How much is about the recording


For myself, I'm comfortable in knowing I have arrived. At my own personal audio joy through years of empirical data and some engineering knowledge and application. I just wonder how many like minded individuals find as much joy in finding the best recordings vs the perceived next best gear. Peace.
pwayland

...which partially explains why I listen so much more to my secondary outdoor system than I do my main rig...

I put together hyper critical systems for decades. I was chasing the Holy Grail, but my enjoyment was diminishing. Somewhere along this time I bought a cheap pair of Grado headphones and a portable CD player. The tunes were rocking. So, I decided to forget chasing the unachievable and tune my systems for my enjoyment. I can still play the super audiophile records with no excuses, but the rest of my recordings also sound great now and I have the music going all the time. 

Better recordings/masterings have been more important to me than anything other than loudspeakers for about 15 years now.

The Steve Hoffman Music Forum was invaluable in this regard, even if the Beatles threads literally took weeks to read.

 

 

More recently superdeluxeedition.com has also been helpful.

https://superdeluxeedition.com/

 


Then there is also the dynamic range database of course.
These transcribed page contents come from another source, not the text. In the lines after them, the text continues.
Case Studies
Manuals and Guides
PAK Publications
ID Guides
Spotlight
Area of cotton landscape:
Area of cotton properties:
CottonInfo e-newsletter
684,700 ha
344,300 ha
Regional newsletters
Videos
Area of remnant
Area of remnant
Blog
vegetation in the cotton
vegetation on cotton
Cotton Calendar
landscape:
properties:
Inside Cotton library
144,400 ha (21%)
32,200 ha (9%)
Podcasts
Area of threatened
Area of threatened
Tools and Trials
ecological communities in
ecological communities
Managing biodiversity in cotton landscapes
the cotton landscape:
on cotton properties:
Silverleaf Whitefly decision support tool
It’s still helpful as ever during this era of loud/compressed music.

https://dr.loudness-war.info/

 

Andrew from Parlogram on YouTube is also good.

 

 

There must plenty of other sites too.

Yes, seriously. I have no idea about what system you have or how resolving it is. That is not my point. On many of the systems I’ve put together, I can get it to sound absolutely stunning using some very high-quality recordings and the right tune-up.

@russ69

What was tuned up? How was that done?
Are these systems super bright? Or what does resolving mean here?

 

Absolutely knock your socks off. But set up that way 99% of my music sounds like crap. That is not the right direction. You do what you can do to get 90% of the music you listen to sound good. A hot demo set-up only has limited function.

I have not set up systems like you describe, and it sounds like you have a lot more experience.

I usually put on a handful of recordings that I am familiar with, and they all either seem to sound great or they all seem to suck… I do not find that some sound much better, and some sound much worse.

Hence; I am wondering what is being done to get such a result.
(If nothing else I would likely want to avoid that.)

I'd also agree. But I do think it's possible to have a very revealing system and still listen to sub-optimal recordings and enjoy them. It's also highly dependent on the genre of music one listens to, I've found classical and jazz/blues to have the greatest delta of recording quality between poor vs. excellent.